Devante
Nachdem ich Oonagh in die Schule gebracht hatte, machte ich mich auf den Weg ins Schloss. Hoffentlich war Fedor da, um mir mehr Informationen zu geben, mit denen ich vielleicht etwas anfangen könnte. Dabei fiel mir ein, dass heute Yelvas erster Ausbildungstag war. Wenn ich Zeit fand, könnte ich sie von einem Geheimposten aus beobachten und mir selbst ein Bild von ihren Fähigkeiten machen. Neugierig war ich ja schon ein bisschen.

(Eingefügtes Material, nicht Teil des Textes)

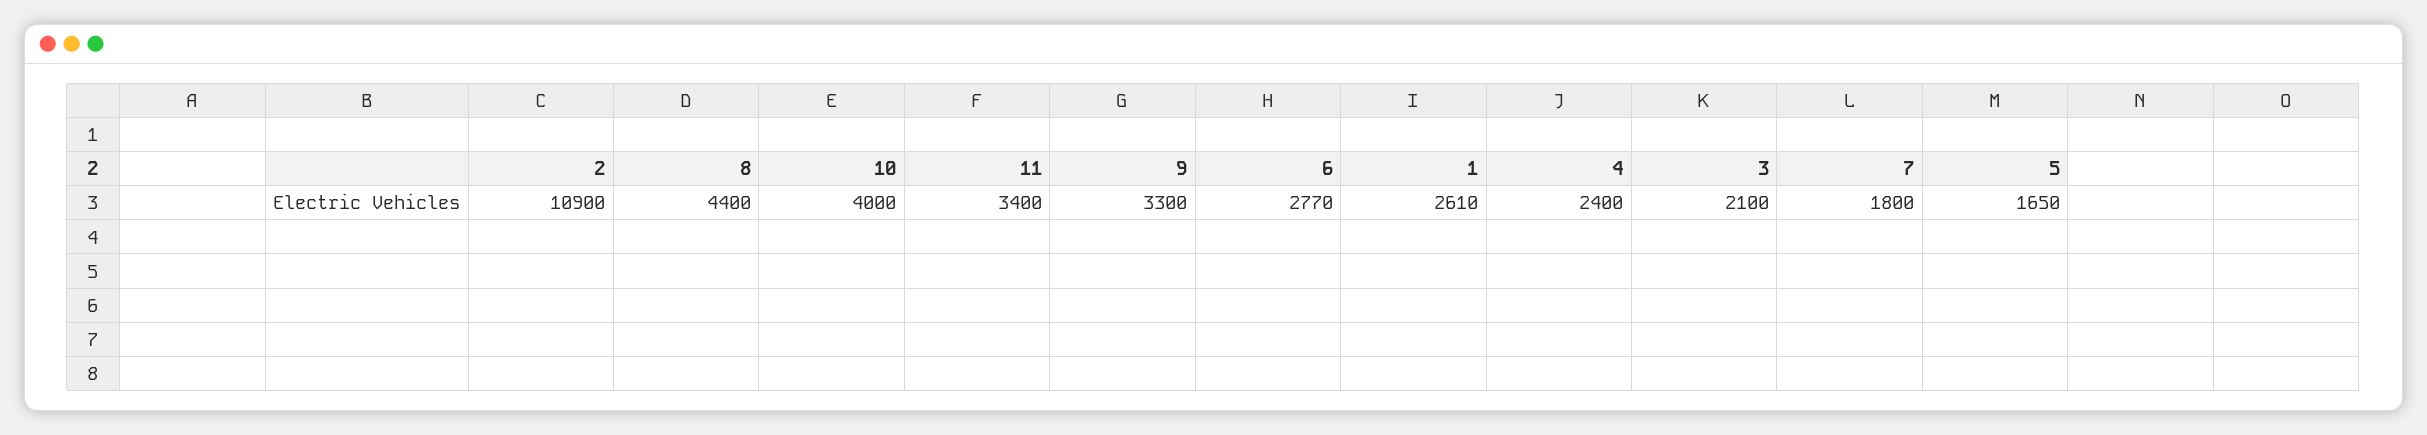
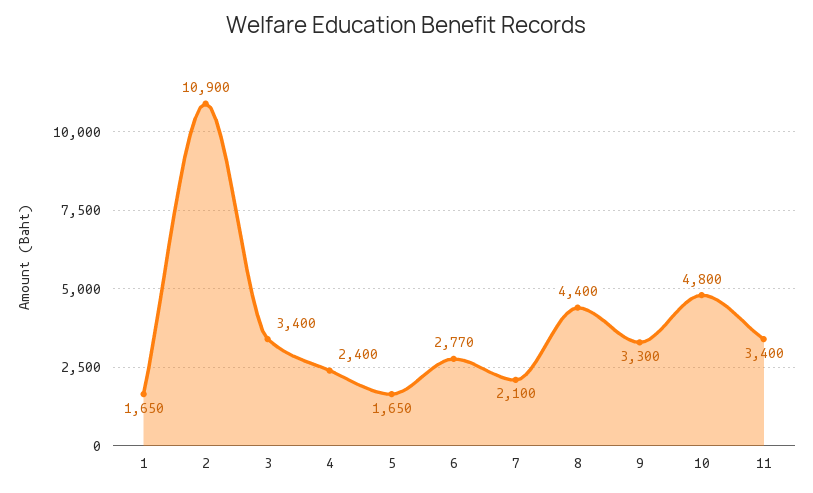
  {
    "2": 10900,
    "8": 4400,
-   "10": 4000,
+   "10": 4800,
    "11": 3400,
    "9": 3300,
    "6": 2770,
-   "1": 2610,
+   "1": 1650,
    "4": 2400,
-   "3": 2100,
+   "3": 3400,
-   "7": 1800,
+   "7": 2100,
    "5": 1650
  }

Ich schlug die Kapuze über meinen Kopf, hielt mein Haupt gesenkt und bewegte mich in den imposanten Fluren des Hauptgebäudes. Momentan waren nicht viele unterwegs. Man bereitete sicherlich das große Frühstück für die Arcana-Familie vor, denn hier wurden sie wie Könige und Königinnen bedient. Nicht umsonst standen sie über uns.
Idoya
Dieser Idiot besaß also die Frechheit, mich als unausstehliche Zicke zu betiteln. Naja, besser als Abschaum oder Sumpfgeborene. Ich mochte es nicht auf meine Herkunft reduziert zu werden, also nahm ich meinen neuen Spitznamen an. Zu sagen, ich würde ihn wie Dreck behandeln, obwohl ich ihn nicht kannte, war genau das, was ich tagtäglich in Althea erlebte. Es an ihm auszulassen, war vermutlich nicht der weise Weg, aber nur so schaffte ich es stark zu bleiben. Er hatte keine Ahnung, wie viele und was für Kämpfe ich in meinem Inneren ausfocht, also konnte er mich ruhig für eine unausstehliche Zicke halten - die unausstehliche Zicke, die ihn wieder nach Hause bringen würde. Welch Ironie des Schicksals.
Ich weiß, dass du Angst hast, Idoya. Ich sehe deine Wunden, ich sehe deinen Kummer. Bedenke aber, dass er auf einen Schlag seine Kameraden verloren hat. Das schmerzt ebenfalls. Dein Leben ist nicht wertvoller als seins, seins ist nicht wertvoller als deins. Ihr werdet gleich geboren.
Da war die Stimme der Vernunft namens Asterias. Er hatte recht mit dem, was er sagte, doch ich hatte mir geschworen, nie wieder der Arcana zu vertrauen. Ich verachtete sie. Ein schlimmes Gefühl, für das ich mich in einsamen Nächten schämte, weil mich meine Mutter stets gelehrt hatte nur Reinheit im Herzen zu tragen. Diese Reinheit war nicht mehr da.
> Wieso bist du überhaupt noch hier, Asterias?< flüsterte ich. > Wo siehst du das Licht, das ich auf dem Weg verloren habe?<
Du hast es nicht verloren, Idoya. Es ist da, war es schon immer. Du traust dich nur nicht, die Augen zu öffnen, weil du dann alles siehst. Alles, was dich heute ausmacht.
Hm. Alles, was mich heute ausmacht... Hatte ich wirklich Angst, mich selbst zu sehen? Mit allen Ecken und Kanten? Sehr wahrscheinlich.